We want to know how the time needed to find a cycle in an undirected graph changes as the graph grows.

How does the number of nodes and edges affect the work done?

Scenario Under Consideration

Analyze the time complexity of the following code snippet.


// Detect cycle using DFS in undirected graph
bool dfs(int node, int parent, vector<int> adj[], vector<bool> &visited) {
    visited[node] = true;
    for (int neighbor : adj[node]) {
        if (!visited[neighbor]) {
            if (dfs(neighbor, node, adj, visited))
                return true;
        } else if (neighbor != parent) {
            return true;
        }
    }
    return false;
}

bool isCycle(int V, vector<int> adj[]) {
    vector<bool> visited(V, false);
    for (int i = 0; i < V; i++) {
        if (!visited[i]) {
            if (dfs(i, -1, adj, visited))
                return true;
        }
    }
    return false;
}
    

This code checks if an undirected graph has a cycle by visiting nodes using depth-first search.

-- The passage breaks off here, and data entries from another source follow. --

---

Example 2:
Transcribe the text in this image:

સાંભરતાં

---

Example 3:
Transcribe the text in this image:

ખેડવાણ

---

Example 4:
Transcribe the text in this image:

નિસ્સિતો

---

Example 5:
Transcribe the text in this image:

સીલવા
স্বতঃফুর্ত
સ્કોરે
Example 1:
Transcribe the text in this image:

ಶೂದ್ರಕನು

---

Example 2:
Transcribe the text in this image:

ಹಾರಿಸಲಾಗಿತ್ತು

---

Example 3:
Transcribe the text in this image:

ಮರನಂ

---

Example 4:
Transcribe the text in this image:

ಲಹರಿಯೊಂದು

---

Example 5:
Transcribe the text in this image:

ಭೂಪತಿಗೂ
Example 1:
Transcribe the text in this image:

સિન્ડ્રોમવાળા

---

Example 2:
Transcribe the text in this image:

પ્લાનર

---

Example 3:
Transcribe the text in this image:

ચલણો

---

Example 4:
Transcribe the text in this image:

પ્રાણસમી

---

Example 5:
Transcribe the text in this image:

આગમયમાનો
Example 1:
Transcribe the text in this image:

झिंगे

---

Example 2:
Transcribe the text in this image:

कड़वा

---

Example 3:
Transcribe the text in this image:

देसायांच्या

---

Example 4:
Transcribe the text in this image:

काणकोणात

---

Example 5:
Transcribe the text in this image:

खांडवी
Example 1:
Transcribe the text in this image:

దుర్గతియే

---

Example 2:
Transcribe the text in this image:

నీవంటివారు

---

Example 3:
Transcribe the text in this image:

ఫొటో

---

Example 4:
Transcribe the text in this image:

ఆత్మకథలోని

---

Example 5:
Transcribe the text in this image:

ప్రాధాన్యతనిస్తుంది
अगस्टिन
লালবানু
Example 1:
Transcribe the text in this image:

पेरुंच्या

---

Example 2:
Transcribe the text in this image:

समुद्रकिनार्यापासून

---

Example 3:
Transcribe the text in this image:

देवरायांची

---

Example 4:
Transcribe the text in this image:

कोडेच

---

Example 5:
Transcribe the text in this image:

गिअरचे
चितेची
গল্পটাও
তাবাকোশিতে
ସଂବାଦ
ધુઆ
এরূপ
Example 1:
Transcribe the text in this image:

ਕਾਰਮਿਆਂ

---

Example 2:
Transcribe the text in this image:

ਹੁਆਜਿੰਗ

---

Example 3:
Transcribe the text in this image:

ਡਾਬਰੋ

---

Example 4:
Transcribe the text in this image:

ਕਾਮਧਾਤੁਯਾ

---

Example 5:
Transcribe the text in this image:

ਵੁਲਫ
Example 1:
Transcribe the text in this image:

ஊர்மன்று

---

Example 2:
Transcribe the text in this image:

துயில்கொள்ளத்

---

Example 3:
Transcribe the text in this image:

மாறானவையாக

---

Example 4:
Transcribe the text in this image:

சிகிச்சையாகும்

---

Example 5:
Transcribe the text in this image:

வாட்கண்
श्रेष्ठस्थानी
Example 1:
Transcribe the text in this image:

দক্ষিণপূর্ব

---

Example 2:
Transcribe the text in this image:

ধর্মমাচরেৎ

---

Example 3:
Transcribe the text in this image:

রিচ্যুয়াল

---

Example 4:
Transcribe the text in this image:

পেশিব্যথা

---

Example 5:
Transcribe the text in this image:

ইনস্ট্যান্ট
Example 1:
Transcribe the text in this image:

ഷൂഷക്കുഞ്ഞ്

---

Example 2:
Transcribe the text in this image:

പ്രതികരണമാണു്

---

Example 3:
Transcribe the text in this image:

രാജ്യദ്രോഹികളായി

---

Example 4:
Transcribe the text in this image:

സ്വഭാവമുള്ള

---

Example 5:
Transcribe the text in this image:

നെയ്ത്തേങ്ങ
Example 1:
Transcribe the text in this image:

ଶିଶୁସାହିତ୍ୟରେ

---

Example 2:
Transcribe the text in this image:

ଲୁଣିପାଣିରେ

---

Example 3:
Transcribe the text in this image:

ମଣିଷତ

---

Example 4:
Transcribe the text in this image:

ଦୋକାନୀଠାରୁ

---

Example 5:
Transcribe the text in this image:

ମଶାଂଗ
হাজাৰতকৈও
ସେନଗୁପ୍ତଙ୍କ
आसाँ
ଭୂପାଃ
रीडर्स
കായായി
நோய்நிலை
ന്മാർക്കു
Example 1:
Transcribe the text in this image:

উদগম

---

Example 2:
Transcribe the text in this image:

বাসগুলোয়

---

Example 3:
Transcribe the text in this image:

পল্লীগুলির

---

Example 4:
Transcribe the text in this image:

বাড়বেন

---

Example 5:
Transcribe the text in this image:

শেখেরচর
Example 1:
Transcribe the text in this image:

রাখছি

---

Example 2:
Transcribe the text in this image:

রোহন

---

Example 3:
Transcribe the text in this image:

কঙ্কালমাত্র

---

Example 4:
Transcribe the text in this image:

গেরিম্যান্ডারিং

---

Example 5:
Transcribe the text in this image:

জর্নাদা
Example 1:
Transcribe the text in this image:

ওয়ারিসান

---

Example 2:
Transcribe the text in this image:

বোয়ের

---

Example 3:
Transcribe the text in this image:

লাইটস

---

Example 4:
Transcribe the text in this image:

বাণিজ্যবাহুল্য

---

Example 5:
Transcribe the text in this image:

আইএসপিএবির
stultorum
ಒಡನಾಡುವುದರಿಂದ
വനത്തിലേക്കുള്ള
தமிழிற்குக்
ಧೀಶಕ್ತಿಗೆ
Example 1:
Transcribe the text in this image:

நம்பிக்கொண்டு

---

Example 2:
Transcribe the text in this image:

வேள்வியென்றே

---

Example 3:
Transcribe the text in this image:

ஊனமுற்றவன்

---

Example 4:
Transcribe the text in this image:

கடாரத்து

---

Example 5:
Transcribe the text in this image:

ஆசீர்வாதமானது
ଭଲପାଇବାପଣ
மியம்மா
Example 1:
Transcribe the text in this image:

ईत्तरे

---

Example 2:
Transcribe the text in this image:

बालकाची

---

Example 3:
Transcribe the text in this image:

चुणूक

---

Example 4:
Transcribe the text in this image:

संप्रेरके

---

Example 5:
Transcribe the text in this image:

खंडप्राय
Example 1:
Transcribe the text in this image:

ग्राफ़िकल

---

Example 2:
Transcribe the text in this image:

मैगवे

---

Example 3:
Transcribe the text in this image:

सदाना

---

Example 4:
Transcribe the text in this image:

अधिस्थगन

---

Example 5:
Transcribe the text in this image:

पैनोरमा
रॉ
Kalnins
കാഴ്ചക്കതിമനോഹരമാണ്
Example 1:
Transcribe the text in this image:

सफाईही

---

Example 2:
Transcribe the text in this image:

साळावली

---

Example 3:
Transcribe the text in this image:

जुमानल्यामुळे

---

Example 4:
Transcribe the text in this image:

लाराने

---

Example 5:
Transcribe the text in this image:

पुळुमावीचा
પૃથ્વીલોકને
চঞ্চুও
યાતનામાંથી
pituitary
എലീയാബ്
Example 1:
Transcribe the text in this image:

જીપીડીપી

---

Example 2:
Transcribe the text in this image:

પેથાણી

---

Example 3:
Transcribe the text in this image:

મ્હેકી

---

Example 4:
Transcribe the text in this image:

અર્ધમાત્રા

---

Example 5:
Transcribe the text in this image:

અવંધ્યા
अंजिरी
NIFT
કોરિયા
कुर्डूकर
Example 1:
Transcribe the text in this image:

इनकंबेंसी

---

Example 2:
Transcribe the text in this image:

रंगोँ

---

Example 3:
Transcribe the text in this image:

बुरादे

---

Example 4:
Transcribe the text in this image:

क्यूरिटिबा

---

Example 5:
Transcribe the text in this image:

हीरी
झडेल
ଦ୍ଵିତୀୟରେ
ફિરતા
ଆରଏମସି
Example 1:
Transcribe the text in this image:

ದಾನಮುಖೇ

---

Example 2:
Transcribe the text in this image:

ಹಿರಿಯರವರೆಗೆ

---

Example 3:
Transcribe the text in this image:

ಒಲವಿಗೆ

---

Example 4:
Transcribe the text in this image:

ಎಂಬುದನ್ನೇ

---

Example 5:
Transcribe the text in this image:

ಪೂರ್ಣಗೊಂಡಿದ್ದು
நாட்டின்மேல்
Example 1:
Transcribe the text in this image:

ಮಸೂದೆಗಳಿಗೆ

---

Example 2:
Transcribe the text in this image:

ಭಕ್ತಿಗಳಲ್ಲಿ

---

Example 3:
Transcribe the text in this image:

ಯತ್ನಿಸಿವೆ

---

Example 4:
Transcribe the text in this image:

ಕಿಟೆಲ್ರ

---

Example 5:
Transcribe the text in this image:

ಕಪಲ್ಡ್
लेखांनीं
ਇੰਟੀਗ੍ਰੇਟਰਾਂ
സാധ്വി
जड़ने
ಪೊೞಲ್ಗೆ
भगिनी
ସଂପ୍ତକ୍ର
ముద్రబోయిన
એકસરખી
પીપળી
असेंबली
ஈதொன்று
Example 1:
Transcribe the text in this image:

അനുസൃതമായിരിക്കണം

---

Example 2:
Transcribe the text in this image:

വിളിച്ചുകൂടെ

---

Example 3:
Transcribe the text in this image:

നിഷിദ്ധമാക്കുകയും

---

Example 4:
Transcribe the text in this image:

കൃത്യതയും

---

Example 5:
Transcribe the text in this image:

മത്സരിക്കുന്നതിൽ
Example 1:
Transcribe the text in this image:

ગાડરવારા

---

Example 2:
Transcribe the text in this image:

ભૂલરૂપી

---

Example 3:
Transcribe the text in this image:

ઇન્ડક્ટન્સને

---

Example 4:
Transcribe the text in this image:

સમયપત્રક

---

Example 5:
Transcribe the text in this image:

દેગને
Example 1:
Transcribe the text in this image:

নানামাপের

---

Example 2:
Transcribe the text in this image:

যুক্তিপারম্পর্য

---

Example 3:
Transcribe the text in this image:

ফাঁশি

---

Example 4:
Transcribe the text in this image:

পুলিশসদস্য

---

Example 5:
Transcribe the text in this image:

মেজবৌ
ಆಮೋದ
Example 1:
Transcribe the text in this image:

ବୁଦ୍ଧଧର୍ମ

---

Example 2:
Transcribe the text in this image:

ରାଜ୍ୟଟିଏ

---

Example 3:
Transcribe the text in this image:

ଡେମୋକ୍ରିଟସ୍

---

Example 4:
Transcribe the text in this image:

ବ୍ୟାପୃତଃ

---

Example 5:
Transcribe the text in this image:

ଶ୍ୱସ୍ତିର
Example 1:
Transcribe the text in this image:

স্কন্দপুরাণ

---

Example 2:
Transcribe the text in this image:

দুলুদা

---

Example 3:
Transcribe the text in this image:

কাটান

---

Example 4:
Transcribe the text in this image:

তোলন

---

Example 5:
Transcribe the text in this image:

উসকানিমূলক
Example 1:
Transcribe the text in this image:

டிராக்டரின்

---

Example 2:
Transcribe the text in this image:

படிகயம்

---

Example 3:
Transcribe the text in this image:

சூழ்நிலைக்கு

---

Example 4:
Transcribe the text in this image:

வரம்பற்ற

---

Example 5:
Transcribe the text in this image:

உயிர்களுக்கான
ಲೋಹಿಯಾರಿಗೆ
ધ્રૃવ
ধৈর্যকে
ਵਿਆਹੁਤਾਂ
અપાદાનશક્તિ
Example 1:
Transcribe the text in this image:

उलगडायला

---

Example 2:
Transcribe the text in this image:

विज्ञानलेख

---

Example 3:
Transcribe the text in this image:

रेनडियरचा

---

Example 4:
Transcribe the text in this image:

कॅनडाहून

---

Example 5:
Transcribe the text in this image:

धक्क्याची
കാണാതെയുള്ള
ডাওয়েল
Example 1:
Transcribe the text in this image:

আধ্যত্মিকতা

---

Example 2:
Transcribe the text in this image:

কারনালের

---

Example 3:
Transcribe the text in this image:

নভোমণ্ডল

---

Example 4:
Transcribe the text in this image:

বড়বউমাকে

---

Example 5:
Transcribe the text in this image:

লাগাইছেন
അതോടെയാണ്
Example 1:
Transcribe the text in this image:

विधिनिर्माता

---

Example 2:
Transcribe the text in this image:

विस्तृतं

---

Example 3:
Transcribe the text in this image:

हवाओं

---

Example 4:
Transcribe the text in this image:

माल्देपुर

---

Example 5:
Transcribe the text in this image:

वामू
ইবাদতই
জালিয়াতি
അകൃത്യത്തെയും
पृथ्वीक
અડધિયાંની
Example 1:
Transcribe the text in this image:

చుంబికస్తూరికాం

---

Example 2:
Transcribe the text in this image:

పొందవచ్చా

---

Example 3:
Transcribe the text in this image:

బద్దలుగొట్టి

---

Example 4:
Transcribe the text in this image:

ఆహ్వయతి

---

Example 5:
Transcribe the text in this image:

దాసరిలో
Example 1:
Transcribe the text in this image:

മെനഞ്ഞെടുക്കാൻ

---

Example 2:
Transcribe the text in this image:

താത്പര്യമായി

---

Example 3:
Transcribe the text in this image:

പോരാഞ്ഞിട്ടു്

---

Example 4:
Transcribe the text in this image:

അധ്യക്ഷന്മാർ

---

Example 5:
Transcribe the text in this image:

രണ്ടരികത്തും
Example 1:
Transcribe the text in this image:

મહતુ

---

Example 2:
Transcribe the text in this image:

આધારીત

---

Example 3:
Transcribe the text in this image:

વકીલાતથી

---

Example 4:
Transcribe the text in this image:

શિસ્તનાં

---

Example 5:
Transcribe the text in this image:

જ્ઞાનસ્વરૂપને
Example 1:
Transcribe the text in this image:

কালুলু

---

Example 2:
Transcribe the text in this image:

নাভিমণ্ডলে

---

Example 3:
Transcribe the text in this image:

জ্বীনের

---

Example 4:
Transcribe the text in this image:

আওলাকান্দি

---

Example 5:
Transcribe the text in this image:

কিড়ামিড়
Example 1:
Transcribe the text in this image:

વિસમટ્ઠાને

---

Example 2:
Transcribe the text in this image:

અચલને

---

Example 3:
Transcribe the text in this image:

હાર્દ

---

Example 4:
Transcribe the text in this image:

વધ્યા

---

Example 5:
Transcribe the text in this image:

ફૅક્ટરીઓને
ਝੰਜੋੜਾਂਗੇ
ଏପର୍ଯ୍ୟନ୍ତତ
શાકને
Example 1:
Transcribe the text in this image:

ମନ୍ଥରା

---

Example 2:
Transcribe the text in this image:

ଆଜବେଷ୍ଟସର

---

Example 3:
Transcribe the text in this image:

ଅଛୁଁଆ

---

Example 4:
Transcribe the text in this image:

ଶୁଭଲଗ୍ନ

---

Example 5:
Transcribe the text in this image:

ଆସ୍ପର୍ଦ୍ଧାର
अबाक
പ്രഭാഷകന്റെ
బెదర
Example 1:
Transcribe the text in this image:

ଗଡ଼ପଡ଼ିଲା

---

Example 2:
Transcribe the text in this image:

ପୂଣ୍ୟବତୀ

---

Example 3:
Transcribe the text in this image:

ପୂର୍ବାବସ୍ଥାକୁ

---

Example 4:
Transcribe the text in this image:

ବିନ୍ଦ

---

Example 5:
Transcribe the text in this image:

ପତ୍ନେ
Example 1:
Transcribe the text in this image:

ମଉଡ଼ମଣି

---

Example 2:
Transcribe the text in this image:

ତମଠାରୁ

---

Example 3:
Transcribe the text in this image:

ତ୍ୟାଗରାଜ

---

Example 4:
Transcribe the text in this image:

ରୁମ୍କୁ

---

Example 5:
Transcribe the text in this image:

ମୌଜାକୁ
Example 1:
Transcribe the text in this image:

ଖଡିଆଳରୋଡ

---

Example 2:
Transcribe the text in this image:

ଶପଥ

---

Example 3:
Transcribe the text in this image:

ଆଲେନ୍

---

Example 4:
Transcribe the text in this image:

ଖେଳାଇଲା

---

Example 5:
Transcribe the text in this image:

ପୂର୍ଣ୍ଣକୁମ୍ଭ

Identify Repeating Operations

Identify the loops, recursion, array traversals that repeat.

  • Primary operation: DFS visits each node and explores all its neighbors.
  • How many times: Each node and edge is visited once during the DFS traversal.
How Execution Grows With Input

As the graph grows, the time to check all nodes and edges grows roughly in proportion to their count.

Input Size (V = nodes, E = edges)Approx. Operations
10 nodes, 15 edgesAbout 40 visits (nodes + edges)
100 nodes, 200 edgesAbout 500 visits
1000 nodes, 3000 edgesAbout 4000 visits

Pattern observation: The work grows roughly as the sum of nodes and edges, so doubling nodes and edges roughly doubles the work.

Final Time Complexity

Time Complexity: O(V + E)

This means the time grows linearly with the number of nodes plus the number of edges in the graph.

Common Mistake

[X] Wrong: "The DFS visits every edge multiple times, so the time is much higher than O(V + E)."

[OK] Correct: Each edge is checked only twice (once from each node), so the total work is still proportional to V + E, not more.

Interview Connect

Understanding this time complexity helps you explain how graph traversal scales and why DFS is efficient for cycle detection in undirected graphs.

Self-Check

"What if we used BFS instead of DFS for cycle detection? How would the time complexity change?"